Now, based on an improved, streamlined method for producing iPSCs, the cortex-like spheroids developed by Pasca’s team harbor healthier neurons supported by a more naturalistic network of supporting glial cells. The result: more functional neural connections and circuitry.

Like the developing brain, the neurons form layers and talk with each other via neural networks. The spheroid technology is more consistent than earlier organoids in generating the same kinds of cortex-like structures in repeated experiments.

The budding cortex also lends itself to analysis using conventional brain slice methods. In a “science fiction” future, the scientists speculate, a cortex created from a person’s cell scrapings — Gattaca style — might potentially reveal what circuits went awry in the developing cortex of a person with a brain disorder, leading to a cure.

“While the technology is still maturing, there is great potential for using these assays to more accurately develop and test safety and effectiveness of new treatments before they are used in individuals with a mental illness,” said David Panchision, Ph.D., NIMH program director for stem cell research.

What’s next? Perhaps development of multiple neuron subtypes that normally populate the cortex, as well as long-distance connections between this cortex-like structure and other — yet to be developed — organoid structures, the researchers say.

The research was described in May 25, 2015 online in the journal Nature Methods.

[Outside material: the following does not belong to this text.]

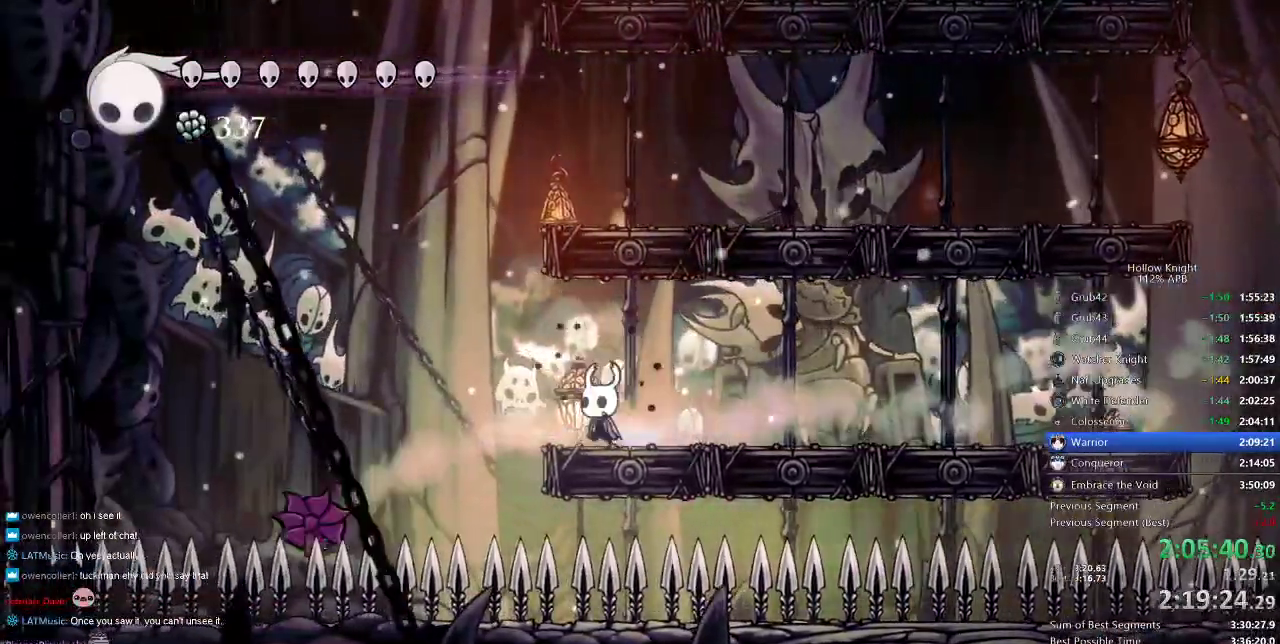
Gameplay with keyboard; each line is a JSON object with the keys held at the frame after it. "events" lists presses ("down") and releases ("up") of "cdash", "dash", "dnail", "down", "heal", "inv", "jump", "left", "nail", "right", "spell" and "up" between this image and that frame as [ms after this image, input, new state], when the widget could be followed in between. No other keys are recorded. Mouse input is not recorded. Key names are as the overlay labels them; some are game actions (e.g. jump) rather than physical keys.
{"keys": ["jump", "left"], "events": [[183, "jump", "down"]]}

National Institute of Mental Health (NIMH) | iPS Cells & Organoids – Sci-Fi vs Reality

Abstract of Functional cortical neurons and astrocytes from human pluripotent stem cells in 3D culture

The human cerebral cortex develops through an elaborate succession of cellular events that, when disrupted, can lead to neuropsychiatric disease. The ability to reprogram somatic cells into pluripotent cells that can be differentiated in vitro provides a unique opportunity to study normal and abnormal corticogenesis. Here, we present a simple and reproducible 3D culture approach for generating a laminated cerebral cortex–like structure, named human cortical spheroids (hCSs), from pluripotent stem cells. hCSs contain neurons from both deep and superficial cortical layers and map transcriptionally to in vivo fetal development. These neurons are electrophysiologically mature, display spontaneous activity, are surrounded by nonreactive astrocytes and form functional synapses. Experiments in acute hCS slices demonstrate that cortical neurons participate in network activity and produce complex synaptic events. These 3D cultures should allow a detailed interrogation of human cortical development, function and disease, and may prove a versatile platform for generating other neuronal and glial subtypes in vitro.